Daß Blur es an diesem Abend in der Wembley-Arena fertigbringen, die Massen selbst auf den hintersten Plätzen in Party-Stimmung zu bringen, läßt auf eine große Zukunft der Band schließen. Von dem Moment an, wo Kollege Jarvis Cocker von Pulp seinen Platz im Publikum einnimmt, ist klar: Hier handelt es sich um einen „Special event“. Auch wenn Jarvis seine Ankunft so „unauffällig“ wie möglich gestalten will -— mit eingezogenem Kopf und hochgeklapptem Mantel -— zwecklos: Die ganze Halle schmettert ihm ein „guten Abend, Jarvis“ entgegen.

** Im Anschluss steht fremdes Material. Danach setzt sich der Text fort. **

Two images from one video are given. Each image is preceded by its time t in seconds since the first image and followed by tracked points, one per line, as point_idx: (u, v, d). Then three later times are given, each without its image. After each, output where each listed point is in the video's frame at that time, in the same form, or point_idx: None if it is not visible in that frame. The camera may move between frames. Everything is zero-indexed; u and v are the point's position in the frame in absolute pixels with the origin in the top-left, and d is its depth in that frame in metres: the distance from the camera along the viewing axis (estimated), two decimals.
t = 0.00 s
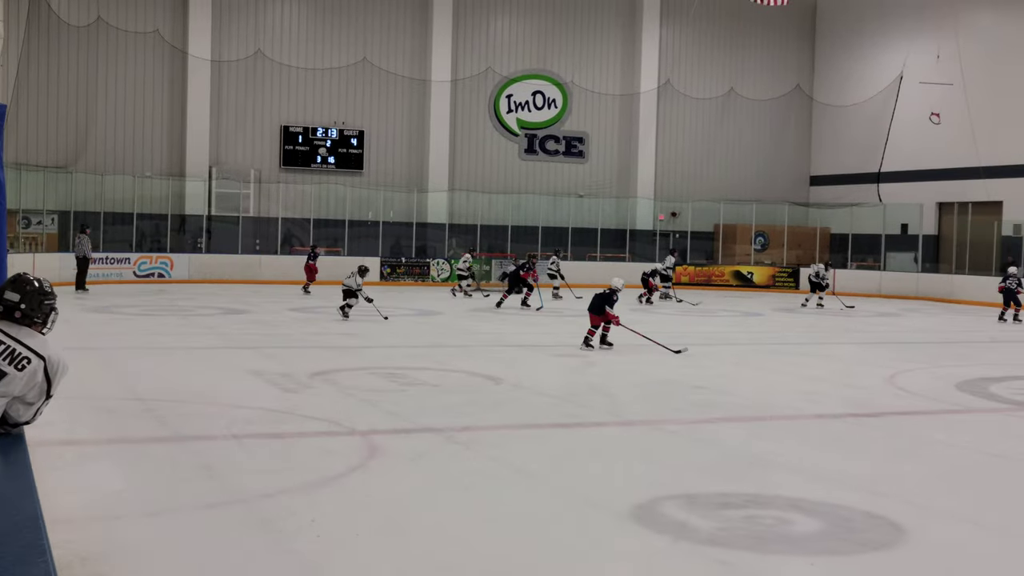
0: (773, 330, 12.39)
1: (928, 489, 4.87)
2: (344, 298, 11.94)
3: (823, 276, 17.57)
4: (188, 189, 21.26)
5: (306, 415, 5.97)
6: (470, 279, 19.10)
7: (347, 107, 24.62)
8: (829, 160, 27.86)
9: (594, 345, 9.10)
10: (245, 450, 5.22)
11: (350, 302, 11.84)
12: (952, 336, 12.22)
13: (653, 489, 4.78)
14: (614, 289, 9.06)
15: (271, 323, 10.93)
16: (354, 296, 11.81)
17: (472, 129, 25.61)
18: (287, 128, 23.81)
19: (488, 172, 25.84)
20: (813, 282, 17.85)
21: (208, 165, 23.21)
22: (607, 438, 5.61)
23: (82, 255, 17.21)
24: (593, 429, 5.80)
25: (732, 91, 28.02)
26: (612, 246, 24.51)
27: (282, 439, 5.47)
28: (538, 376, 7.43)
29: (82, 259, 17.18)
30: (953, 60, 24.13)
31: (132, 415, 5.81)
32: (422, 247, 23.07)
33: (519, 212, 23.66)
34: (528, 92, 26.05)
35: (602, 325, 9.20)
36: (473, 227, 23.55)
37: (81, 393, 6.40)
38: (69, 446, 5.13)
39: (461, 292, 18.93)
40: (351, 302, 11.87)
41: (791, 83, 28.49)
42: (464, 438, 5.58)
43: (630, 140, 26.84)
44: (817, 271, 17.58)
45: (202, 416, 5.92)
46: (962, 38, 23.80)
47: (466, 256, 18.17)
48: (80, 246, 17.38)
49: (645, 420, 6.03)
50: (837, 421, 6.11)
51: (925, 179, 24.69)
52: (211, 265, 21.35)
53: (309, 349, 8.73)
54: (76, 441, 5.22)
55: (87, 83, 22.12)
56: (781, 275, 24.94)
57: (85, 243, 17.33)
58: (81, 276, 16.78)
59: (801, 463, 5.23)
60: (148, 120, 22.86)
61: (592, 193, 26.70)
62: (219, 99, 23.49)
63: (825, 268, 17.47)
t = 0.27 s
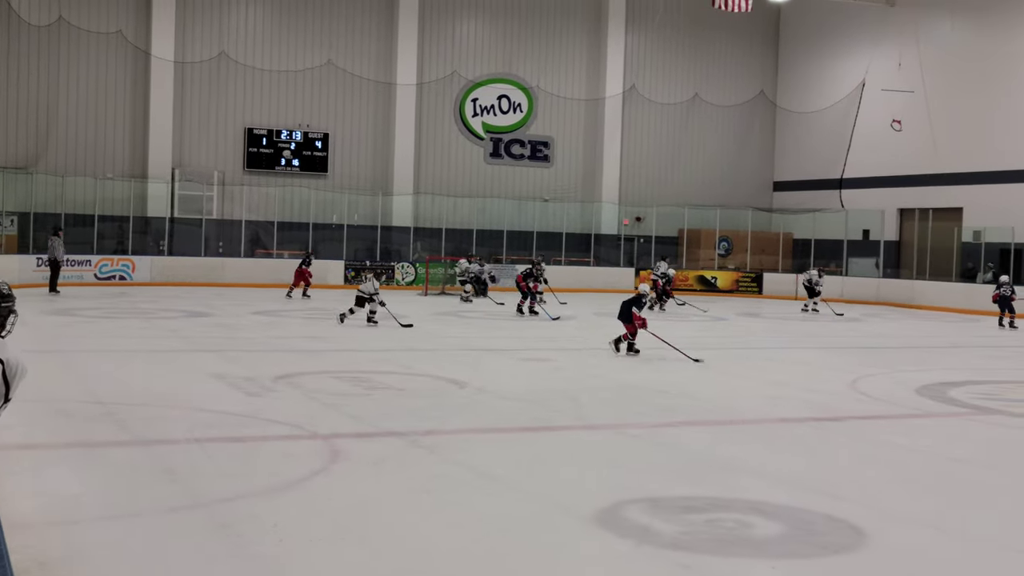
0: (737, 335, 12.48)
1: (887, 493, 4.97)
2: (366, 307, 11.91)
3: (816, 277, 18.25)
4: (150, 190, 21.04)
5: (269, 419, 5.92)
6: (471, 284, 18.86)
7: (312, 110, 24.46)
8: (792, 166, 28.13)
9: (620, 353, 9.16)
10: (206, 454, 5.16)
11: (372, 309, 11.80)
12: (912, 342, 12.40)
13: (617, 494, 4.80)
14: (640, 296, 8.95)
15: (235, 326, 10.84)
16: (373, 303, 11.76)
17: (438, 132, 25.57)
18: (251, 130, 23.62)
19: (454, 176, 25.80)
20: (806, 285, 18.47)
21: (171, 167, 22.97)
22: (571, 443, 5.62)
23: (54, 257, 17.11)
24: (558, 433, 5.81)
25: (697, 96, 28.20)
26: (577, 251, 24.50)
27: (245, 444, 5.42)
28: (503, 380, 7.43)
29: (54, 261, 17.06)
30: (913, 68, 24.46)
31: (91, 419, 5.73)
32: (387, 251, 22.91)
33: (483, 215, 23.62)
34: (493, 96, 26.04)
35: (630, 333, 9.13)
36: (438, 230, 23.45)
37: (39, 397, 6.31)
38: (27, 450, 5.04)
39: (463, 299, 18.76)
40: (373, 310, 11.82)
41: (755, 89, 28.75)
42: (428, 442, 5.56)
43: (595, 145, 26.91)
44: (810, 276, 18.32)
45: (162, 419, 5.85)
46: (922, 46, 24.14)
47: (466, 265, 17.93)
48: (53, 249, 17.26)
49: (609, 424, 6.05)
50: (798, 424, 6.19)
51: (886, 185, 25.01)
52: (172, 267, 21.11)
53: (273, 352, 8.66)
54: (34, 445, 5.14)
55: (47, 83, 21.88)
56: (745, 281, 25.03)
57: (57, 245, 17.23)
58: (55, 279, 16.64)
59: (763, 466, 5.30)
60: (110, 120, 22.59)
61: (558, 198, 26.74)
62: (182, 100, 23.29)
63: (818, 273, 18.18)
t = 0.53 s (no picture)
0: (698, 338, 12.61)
1: (847, 495, 5.10)
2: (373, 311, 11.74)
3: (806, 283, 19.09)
4: (112, 193, 20.61)
5: (232, 422, 5.87)
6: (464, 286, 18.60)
7: (277, 112, 24.26)
8: (755, 170, 28.48)
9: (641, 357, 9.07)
10: (169, 458, 5.11)
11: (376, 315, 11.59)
12: (870, 345, 12.62)
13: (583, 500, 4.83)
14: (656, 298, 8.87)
15: (195, 329, 10.72)
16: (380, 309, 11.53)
17: (405, 135, 25.50)
18: (215, 132, 23.39)
19: (419, 179, 25.73)
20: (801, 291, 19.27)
21: (133, 169, 22.68)
22: (536, 446, 5.65)
23: (25, 261, 16.76)
24: (523, 436, 5.83)
25: (662, 100, 28.41)
26: (542, 254, 24.65)
27: (208, 447, 5.37)
28: (467, 383, 7.44)
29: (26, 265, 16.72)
30: (873, 75, 24.87)
31: (51, 423, 5.64)
32: (352, 253, 22.86)
33: (450, 218, 23.62)
34: (459, 99, 26.03)
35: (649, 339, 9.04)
36: (403, 233, 23.37)
37: None
38: None
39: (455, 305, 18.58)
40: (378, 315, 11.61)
41: (718, 94, 29.04)
42: (393, 446, 5.56)
43: (560, 148, 27.01)
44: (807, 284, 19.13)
45: (124, 423, 5.78)
46: (882, 52, 24.51)
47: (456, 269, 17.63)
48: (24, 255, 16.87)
49: (574, 427, 6.08)
50: (761, 427, 6.29)
51: (846, 190, 25.45)
52: (134, 270, 20.85)
53: (235, 355, 8.58)
54: None
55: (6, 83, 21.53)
56: (709, 284, 25.20)
57: (29, 249, 16.90)
58: (25, 279, 16.45)
59: (727, 469, 5.39)
60: (71, 121, 22.27)
61: (523, 201, 26.80)
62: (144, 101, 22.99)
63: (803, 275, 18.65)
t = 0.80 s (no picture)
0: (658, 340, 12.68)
1: (802, 494, 5.16)
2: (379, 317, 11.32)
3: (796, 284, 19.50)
4: (66, 196, 20.48)
5: (189, 427, 5.83)
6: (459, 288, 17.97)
7: (234, 114, 24.09)
8: (714, 172, 28.65)
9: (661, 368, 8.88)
10: (123, 463, 5.07)
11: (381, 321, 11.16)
12: (827, 346, 12.75)
13: (540, 503, 4.84)
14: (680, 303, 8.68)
15: (153, 333, 10.62)
16: (387, 315, 11.11)
17: (363, 137, 25.42)
18: (171, 135, 23.23)
19: (378, 181, 25.64)
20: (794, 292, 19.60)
21: (89, 171, 22.48)
22: (494, 448, 5.65)
23: None
24: (481, 438, 5.84)
25: (621, 103, 28.49)
26: (501, 257, 24.63)
27: (163, 452, 5.33)
28: (427, 386, 7.44)
29: None
30: (830, 79, 25.13)
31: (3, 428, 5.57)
32: (311, 256, 22.79)
33: (408, 221, 23.53)
34: (418, 102, 25.97)
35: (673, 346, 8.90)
36: (362, 235, 23.25)
37: None
38: None
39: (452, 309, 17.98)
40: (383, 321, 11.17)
41: (677, 97, 29.21)
42: (351, 449, 5.54)
43: (519, 150, 27.04)
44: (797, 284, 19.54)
45: (78, 428, 5.72)
46: (839, 56, 24.77)
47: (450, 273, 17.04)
48: None
49: (532, 429, 6.10)
50: (717, 427, 6.34)
51: (803, 193, 25.74)
52: (88, 273, 20.64)
53: (193, 359, 8.51)
54: None
55: None
56: (668, 286, 25.44)
57: None
58: None
59: (683, 469, 5.43)
60: (24, 124, 22.05)
61: (483, 203, 26.80)
62: (99, 103, 22.78)
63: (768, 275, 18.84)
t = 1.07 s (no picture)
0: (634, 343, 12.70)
1: (777, 495, 5.19)
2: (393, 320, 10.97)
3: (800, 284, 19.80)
4: (38, 199, 20.32)
5: (161, 431, 5.80)
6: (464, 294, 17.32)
7: (208, 117, 23.97)
8: (690, 175, 28.71)
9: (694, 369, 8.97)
10: (95, 468, 5.03)
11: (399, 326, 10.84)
12: (803, 347, 12.82)
13: (517, 507, 4.85)
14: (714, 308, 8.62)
15: (126, 337, 10.55)
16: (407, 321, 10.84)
17: (338, 140, 25.35)
18: (145, 138, 23.12)
19: (354, 184, 25.57)
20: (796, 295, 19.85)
21: (61, 174, 22.34)
22: (469, 450, 5.66)
23: None
24: (455, 441, 5.85)
25: (596, 106, 28.51)
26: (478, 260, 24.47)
27: (135, 457, 5.30)
28: (402, 389, 7.43)
29: None
30: (804, 81, 25.26)
31: None
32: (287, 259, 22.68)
33: (384, 223, 23.43)
34: (394, 104, 25.89)
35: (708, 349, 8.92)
36: (338, 238, 23.17)
37: None
38: None
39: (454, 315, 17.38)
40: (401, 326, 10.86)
41: (653, 99, 29.28)
42: (325, 452, 5.53)
43: (496, 153, 27.04)
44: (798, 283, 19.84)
45: (48, 433, 5.67)
46: (813, 58, 24.92)
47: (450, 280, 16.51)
48: None
49: (506, 431, 6.11)
50: (692, 429, 6.36)
51: (779, 195, 25.85)
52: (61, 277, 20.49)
53: (166, 363, 8.47)
54: None
55: None
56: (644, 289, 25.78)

Blur sind heute abend zu fünft. Hinten rechts auf der Bühne steht eine offiziell nicht vorgestellte Dame und versieht den angestammten Gitarren-Bass-Drums-Albarn-Sound mit zirkusreifen Keyboard-Effekten. Ohne die Keyboarderin würden die Songs von ‚The Great Escape‘ nicht halb so perfekt rüberkommen. Ebenso ausgefeilt wie die Arrangements ist das Bühnenset: Es besteht aus den bunten Accessoires eines altmodischen Rummelplatzes, dazwischen steht aus irgendwelchen surrealistischen Gründen ein Modell der St. Pauls Kathedrale, im Himmel schweben gigantische Hamburger, die bei den langsameren Stücken zu schunkeln beginnen. Die Musik? Schon beim zweiten Stück ‚Parklife‘ wogt die Menschenmasse wie ein fliegender Teppich kurz vorm Abheben. Darauf folgt ‚Stereotypes‘, wobei der erste Song von ‚The Great Escape‘ live wesentlich stärker, weil solider und fleischiger, wirkt als auf CD. Schon zu diesem Zeitpunkt kreischen die Fans wie wild, während auch die reserviertere Zuschauerschaft rechtschaffen beeindruckt ist: Neben dem Schreiber dieser Zeilen hockt ein amerikanischer Grunge-Boy, wie er im Buch steht, von purer touristischer Neugier ins Konzert getrieben — auch in seinem Gesicht klebt schon jetzt das permanente Grinsen des restlichen Publikums. Es folgt ‚Charmless Man‘, vorgetragen in halsbrecherischem Tempo — das überleitet in eine ältere Nummer, die, wie auch ‚Car Crash‘ und ‚Advert‘, daran erinnern, daß die Band durchaus mit Punk und Pogo innig vertraut ist. Tatsächlich kommt erst live das breite Stimmungsspektrum des Blur’schen Repertoires so richtig zur Geltung: Von kunterbuntem Karneval-Fun (‚Mr. Robinson’s Quango‘) über rehäugige Verträumtheit und Nostalgie (‚She’s So High‘), bis hin eben zu punkiger Ausgelassenheit verraten Blur Reife im Umgang mit der Dynamik eines Konzertes. Mit der letzten Zugabe ‚The Universal‘ beweisen Blur, daß sie schlicht eine großartige Band statt „nur“ eine clevere Hitparadencombo sind.